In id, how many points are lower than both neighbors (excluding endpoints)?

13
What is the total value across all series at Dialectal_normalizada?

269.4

--

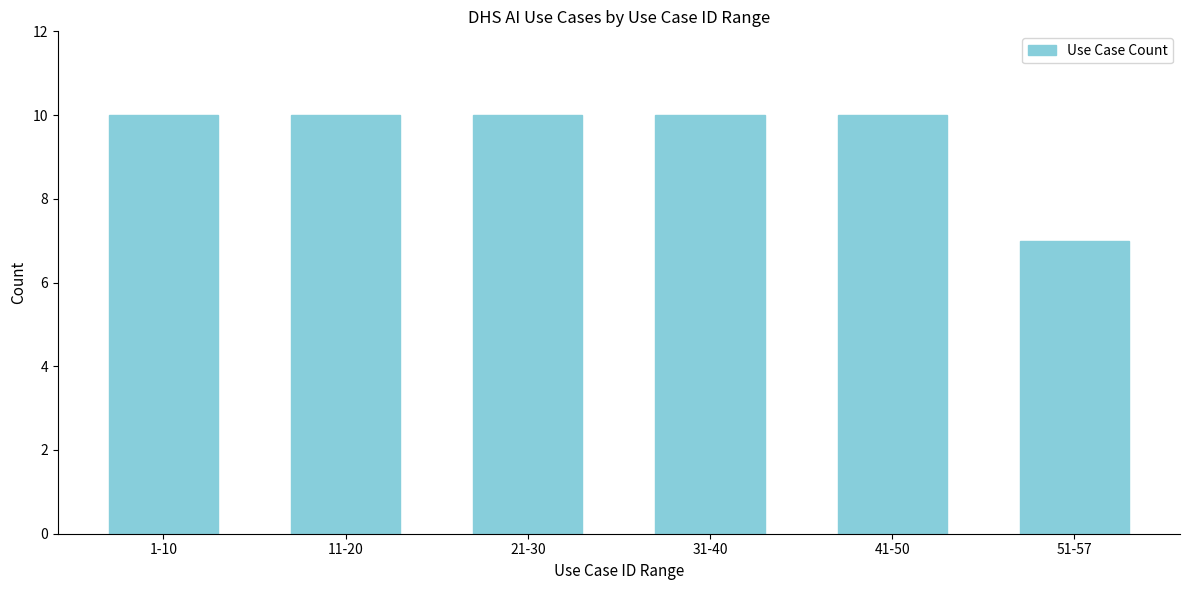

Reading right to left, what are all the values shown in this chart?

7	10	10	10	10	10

WHAT THE TASK ASKS:
Rewrite the rows from the line with "In id, how many" up to and including the line with "What is the", changing "neighbors" to "adjacent points" and keeping everything else the same.

ANSWER:
In id, how many points are lower than both adjacent points (excluding endpoints)?

13
What is the total value across all series at Dialectal_normalizada?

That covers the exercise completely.